If I am an investor and I want to invest in any of these public limited companies in front of me here today, I would expect a return of 8%, 9% or 10% on average per year for my investment. These companies are owned by investors. These are public limited companies. The European average is 8% and Ireland's average in normal times pre-Covid was between 4% to 5%. If I am not returning equity then I am not going to have the money into my business to invest in technology and all the things we need. We really need a serious debate about all the factors that are making the landscape for retail banking in Ireland challenging. Perhaps that is an issue for another day.

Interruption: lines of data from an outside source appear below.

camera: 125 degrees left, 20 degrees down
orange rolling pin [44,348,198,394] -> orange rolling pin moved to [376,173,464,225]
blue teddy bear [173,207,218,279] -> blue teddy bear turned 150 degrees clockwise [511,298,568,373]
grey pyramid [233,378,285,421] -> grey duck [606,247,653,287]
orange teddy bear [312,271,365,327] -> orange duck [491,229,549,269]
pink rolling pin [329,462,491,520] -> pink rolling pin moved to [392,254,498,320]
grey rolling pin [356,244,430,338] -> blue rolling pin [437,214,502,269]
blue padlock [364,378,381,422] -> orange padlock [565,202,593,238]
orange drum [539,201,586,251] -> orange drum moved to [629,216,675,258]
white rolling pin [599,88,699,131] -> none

I saw the Behaviour & Attitudes survey on Monday, which was independently compiled face-to-face. Goodness knows, from a previous life I would probably recognise a dodgy poll or survey if I saw it. This particular survey, however, showed that according to Behaviour & Attitudes, 82% of the people surveyed were either extremely satisfied or satisfied with their Irish banking service. This is not the narrative that is out there. I believe there is a problem in that. The experience of ordinary people as they go about branches, as they deal with the digital offering, and as they deal with the call centres seems to be broadly satisfied, but the industry as a whole has this very difficult and challenging narrative. We have a job to do, collectively, in addressing that and making sure of the translation of that. It was a very interesting survey on Monday. It was independent and nothing to do with us. It was conducted face to face and gives some quite encouraging remarks, especially to the 22,000 people who work in this sector and keep the sector going. We owe it to them to keep their heads up as we go through this very challenging period.

My heart goes out to Mr. Hayes but I differ from his view on the banks.

We also read that survey. With respect, nearly one third thought the culture in banking had worsened over the past while.

By all means Mr. Hayes can make arrangements with the clerk to the committee to come in and we will have that discussion, but it will not be as soft as the discussion we had today. In my eyes, customers come first, so there you go.

I thank all the witnesses for coming in. It is appreciated. There is no doubt we will engage on this matter again. I apologise for keeping them waiting earlier.

The joint committee adjourned at 5.15 p.m. until 1.30 p.m. on Wednesday, 25 May 2022.